- News of the day
Telegraph, Tuesday 12 November 1872, page 3
At one o'clock on the morning of Wednesday last a fire was discovered to be raging in Mr. C. Webster's store in Sydney-street. The first intimation of the startling occurrence appears to have been known to Mr. Murtagh, the saddler whose premises closely adjoin the store. He was aroused from sleeping by the sound of some falling object, and a few minutes after heard the cracking noise, of ignited timber, which at once caused him to rush out into the street when directing his glance to the windows of the store he saw the whole building illuminated with the glare of fire.
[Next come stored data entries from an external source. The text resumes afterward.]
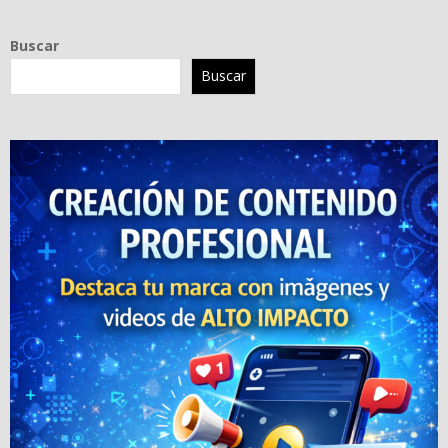
Buscar
Buscar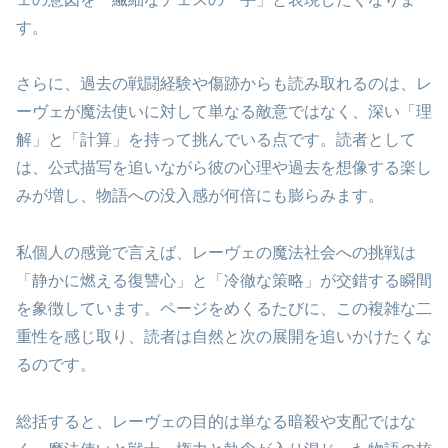
す。
さらに、過去の戦闘経験や傷跡からも読み取れるのは、レ
ーヴェが魔法使いに対して単なる敵意ではなく、深い「理
解」と「計算」を持って挑んでいる点です。読者として
は、公式描写を追いながら彼の心理や過去を想像する楽し
みが増し、物語への没入感が何倍にも膨らみます。
私個人の感覚で言えば、レーヴェの魔法社会への挑戦は
「静かに燃える復讐心」と「冷徹な策略」が交錯する瞬間
を象徴しています。ページをめくるたびに、この複雑な二
重性を感じ取り、読者は自然と次の展開を追いかけたくな
るのです。
総括すると、レーヴェの目的は単なる暗殺や支配ではな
He immediately gave the alarm, and just at the time the Sergeant of Police came running up, drawn to the spot by having seen from his house a short distance away the back windows of the store luridly reflecting the glow of the flames inside.
Before the lapse of many minutes nearly all the residents in the vicinity were apprised of the alarming occurrence, and some of the first on the scene joining with the sergeant, lost no time in breaking open the back door of the store, which until this first attempt to get at the fire was made, to all appearance seemed doomed to destruction.
Amid the excitement and some confusion which prevailed among those who were foremost in making efforts to avert such a catastrophe, the door was forced, and the extent and situation of the fire, which arose from the ignition of a case of wax matches standing close to the timber wall joining the north side of the building, being ascertained, several buckets of water were promptly thrown on the burning mass, when the column of fire, reaching to the roof, and gaining rapid hood of the inflammable materials it encompassed, speedily disappeared, and put thus an end to all apprehensions of what before threatened to be a serious conflagration. It is supposed that the matches were ignited by being struck with an iron rake which fell from the nail to which it was suspended into the case standing directly beneath it. About one-half the matches had burnt when the fire was extinguished, and it is highly probable that most serious results would have been witnessed had the fire broken out an hour or two later.